Development of Routes for the Stereoselective Preparation of β-Aryl- C-glycosides via C-1 Aryl Enones
Kanaujiya, Vimlesh Kumar,Kandasamy, Jeyakumar,Sabiah, Shahulhameed,Singh, Adesh Kumar,Tiwari, Varsha
supporting information, p. 7650 - 7655 (2020/10/09)
A wide range of enones derived from d-glucal, d-galactal, l-rhamnal, d-rhamnal, and l-arabinal underwent Heck-coupling with various arylboronic acids bearing electron-donating and -withdrawing groups in the presence of palladium acetate and 1,10-phenanthroline. These reactions provided synthetically useful C-1 aryl enones in good yields. Many sensitive functional groups as well as protecting groups present in arylboronic acids and enones, respectively, remained intact under optimized conditions.
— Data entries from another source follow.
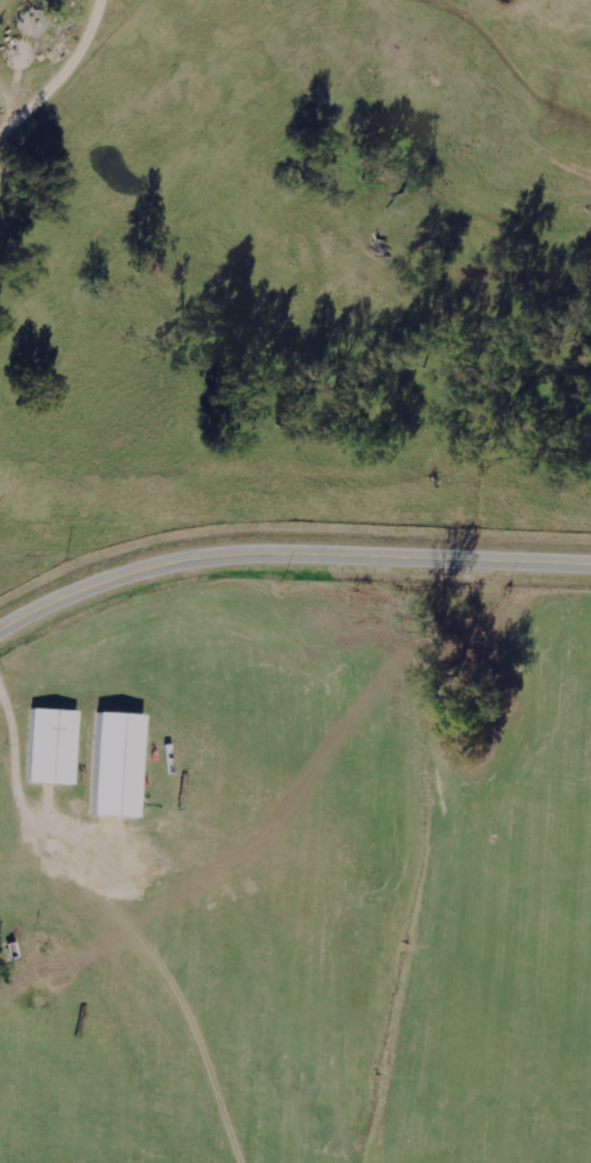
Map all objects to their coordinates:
road: (58, 72)
road: (288, 553)
building: (51, 747)
building: (115, 766)

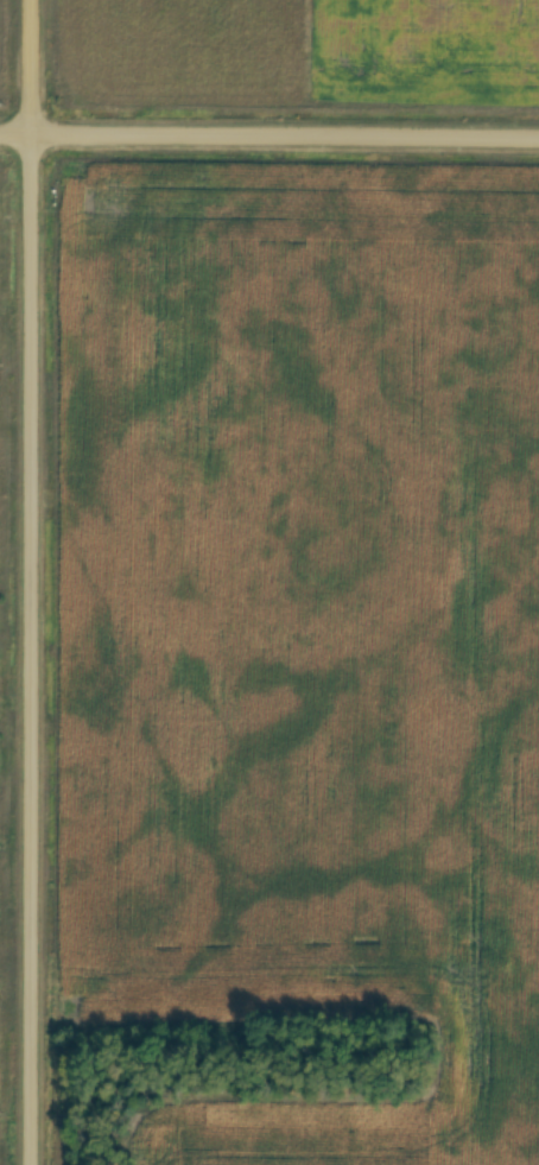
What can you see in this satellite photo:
road: (269, 133)
road: (28, 582)

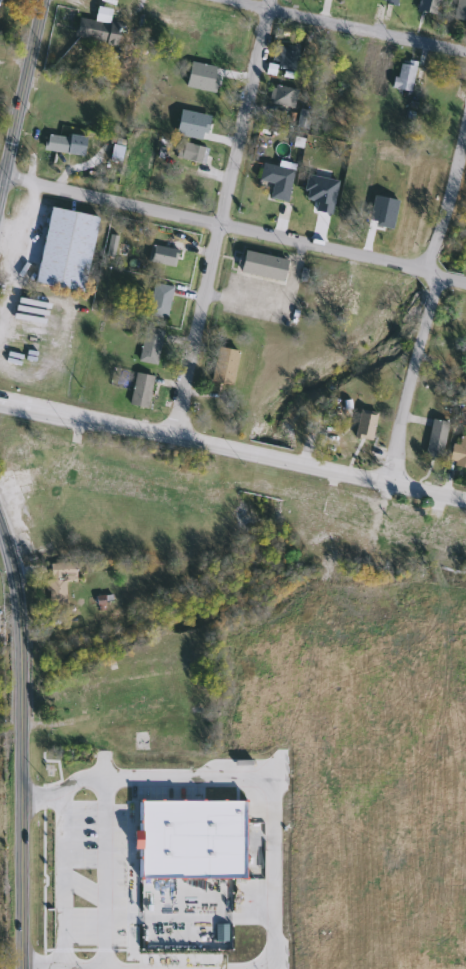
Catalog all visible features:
building: (11, 0)
building: (388, 1)
building: (426, 6)
building: (459, 10)
road: (343, 25)
building: (98, 28)
building: (207, 28)
building: (287, 57)
building: (403, 77)
road: (20, 95)
building: (282, 96)
building: (57, 145)
building: (189, 150)
building: (276, 181)
road: (447, 197)
road: (219, 217)
road: (233, 228)
building: (65, 250)
building: (162, 256)
building: (262, 266)
building: (326, 294)
building: (159, 301)
building: (149, 345)
building: (224, 366)
building: (140, 390)
road: (402, 410)
building: (364, 424)
building: (435, 439)
road: (233, 450)
building: (458, 453)
road: (33, 475)
building: (331, 505)
building: (408, 523)
building: (445, 536)
building: (58, 578)
building: (90, 691)
building: (143, 740)
road: (21, 744)
road: (234, 777)
building: (195, 835)
road: (98, 873)
road: (56, 882)
road: (77, 886)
The stereoselective hydrogenation of C-1 aryl enones with Pd-C/H2 provides the β-isomer of 2-deoxy-aryl-C-glycosides in excellent yield. The C-1 aryl enones were also used as precursors for the synthesis of 2-hydroxy-β-aryl-C-glycosides. Regioselective C-2 halogenations and vinylations of C-1 aryl enones were achieved in excellent yields.